The Chocolate Bunny turns one year old today!
You could say I started this blog on a whim – except that I was too stressed out about it for it to be a mere whim. I was so impressed (and still am) by all the beautiful food blogs out there, I wasn’t sure I could put together anything that would even come close to them. But it was still something I wanted to try, just to see if it was something that I could work into my lifestyle. And so I made myself not think about it, and just went for it.
I like to think that I’ve made some progress over this past year, even if I still have a long way to go. I’ve been making efforts to build up my knowledge of photography, in ways I know I wouldn’t have done if it hadn’t been for this blog. And I know I’ve learnt a ton of things in the kitchen, in part thanks to the Daring Kitchen challenges, but also thanks to the people who read this, and are kind enough to take the time to respond. It’s been wonderful, getting to know these different people (some in person, others through their posts and comments), and gradually feeling part of a community.
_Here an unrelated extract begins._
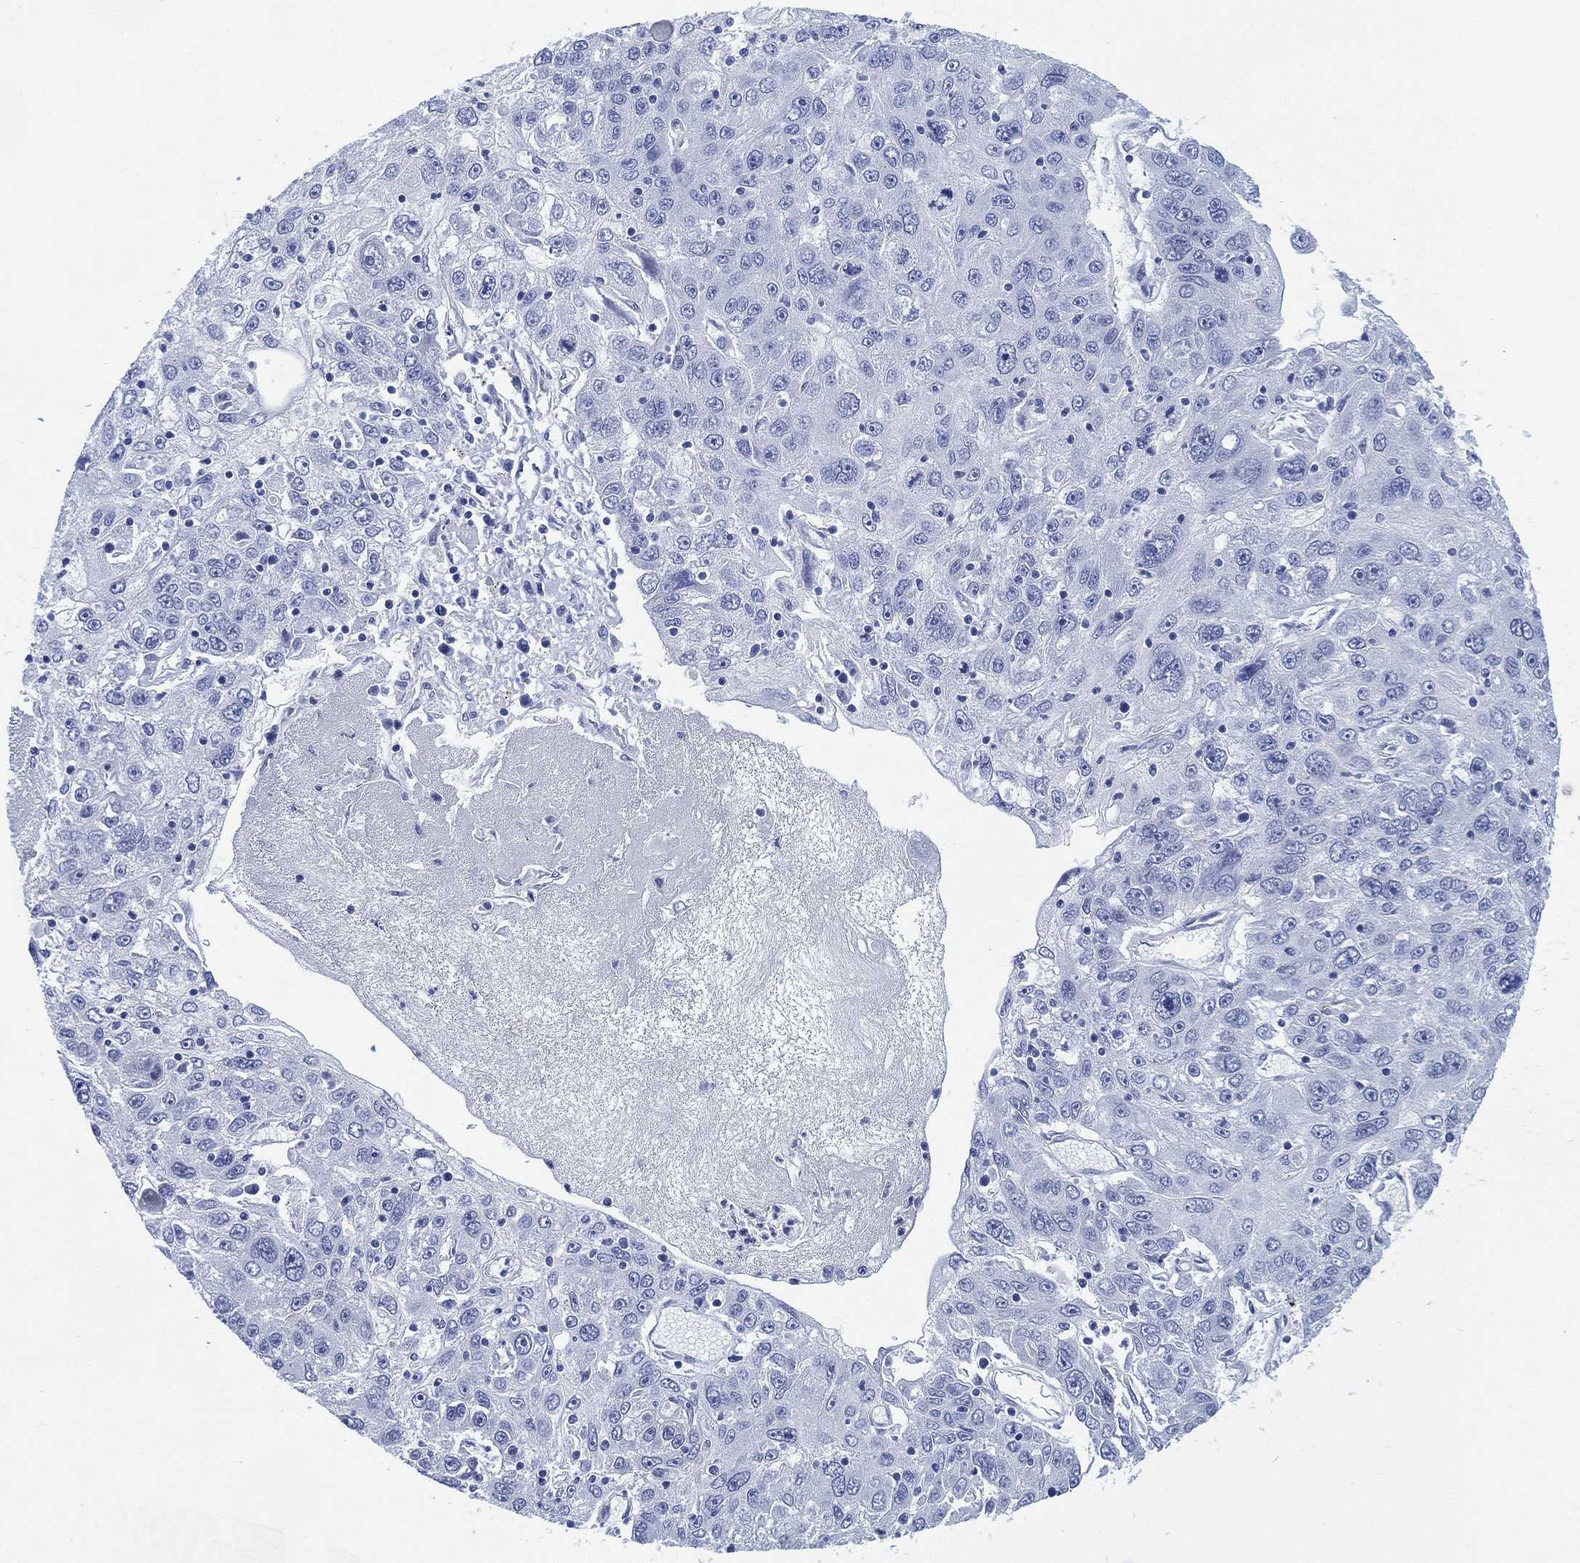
{"staining": {"intensity": "negative", "quantity": "none", "location": "none"}, "tissue": "stomach cancer", "cell_type": "Tumor cells", "image_type": "cancer", "snomed": [{"axis": "morphology", "description": "Adenocarcinoma, NOS"}, {"axis": "topography", "description": "Stomach"}], "caption": "A histopathology image of human stomach cancer is negative for staining in tumor cells. (DAB (3,3'-diaminobenzidine) immunohistochemistry, high magnification).", "gene": "PSKH2", "patient": {"sex": "male", "age": 56}}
So my thanks to all of you. Here’s to another year of good eatin’!
I wish I could say I made something extra special for this blogiversary. Unfortunately, time got the better of me. So instead, I give you: last night’s dinner. In a way, it’s very appropriate for this occasion: it represents how everyday food can be simple, nutritious, and delicious.
I remember how proud I felt when I finally mastered poached eggs. It took many tries, a few different pans, and a lot of eggs. I was aware of “poachers,” those little containers that help the eggs keep their shape. But for some reason, I wanted to do this old-school: just eggs, and a pan of water. Even after I was successful for a few times in a row, it took a long time for me to relax during the poaching process. I’m nervous around eggs in general, because I’m very picky about preparing them perfectly, and I know it’s a delicate process. Laurent knows not to come into the kitchen when I’m standing over a pan of eggs, whether they are being poached, scrambled, or fried.
On Easter Sunday, we were fortunate enough to be given a carton of fresh farm eggs, from someone with ties to a farm. I knew they were something special, and immediately began thinking of ways to prepare them. Poaching seemed to be the way to go, because it would highlight the eggs themselves, and really allow us to taste the difference from supermarket eggs.
Usually, I make poached eggs for brunch on the weekends, and serve them on an English muffin, with smoked salmon. But for these little beauties, I wanted to make something with even cleaner flavours, to allow the eggs to be the stars of the dish. In the end, I decided for a simple mushroom stir-fry.
The eggs really were worth highlighting. You can see the difference in appearance, how much darker the yolk is. The texture of the white was nicely firm, and they tasted so clean and fresh! The woodsy mushrooms (shiitake and portobellini) added a welcome depth of flavour that didn’t overwhelm. There wasn’t any need for anything more.
This dinner was as basic as it gets, preceded by a simple vegetable soup (made from scratch and frozen). It was nothing special, and yet, in a way… it was. It’s the kind of food I love to write about. Obviously, I’m proud as a peacock when I pull off perfect macarons, or a spectacular layered cake. But I’m also proud of simple fare like this: it’s the kind of food I’m happy to serve. It’s the kind of food I want my kids to grow up on.
Poached Eggs and Stir-fried Mushrooms
4 large eggs
1 tsp salt
2-3 tbsp white wine vinegar (approximately)
2 whole wheat English muffins, sliced in half
500 ml (2 cups) wild mushrooms, such as shiitake and portobellini, thinly diced
1 tbsp olive oil
Salt and freshly ground black pepper, to taste
Pour about 7 cm (4 inches) of water in a wide pot. Bring the water to a very gentle simmer over medium-high heat. Stir in the salt and vinegar.
Toast the halved English muffins.
Meanwhile, heat the olive oil in a wok over medium-high heat. Toss in the mushrooms, season with salt, and sauté, stirring often, until they are tender and have released some of their moisture. Season with pepper. Remove from heat.
Top the toasted English muffin halves with a couple of spoonfuls of mushrooms. Divide and arrange the remaining mushrooms on the plates.
Crack each egg into a separate ramekin or cup. Take each ramekin, one at a time, carefully dip it halfway into the simmering water, and gently tip the ramekin and let the egg slide into the water. Boil the eggs for 3 minutes.
Line a plate with a clean, lint-free kitchen towel. When the eggs are cooked, remove them individually from the pan with a slotted spoon, and gently place them on the towel, to get rid of excess water.
With the slotted spoon, or a thin, firm, wide spatula, lift each egg from the towel-lined plate, and place it on top of a muffin half. Sprinkle with freshly ground pepper, and serve immediately.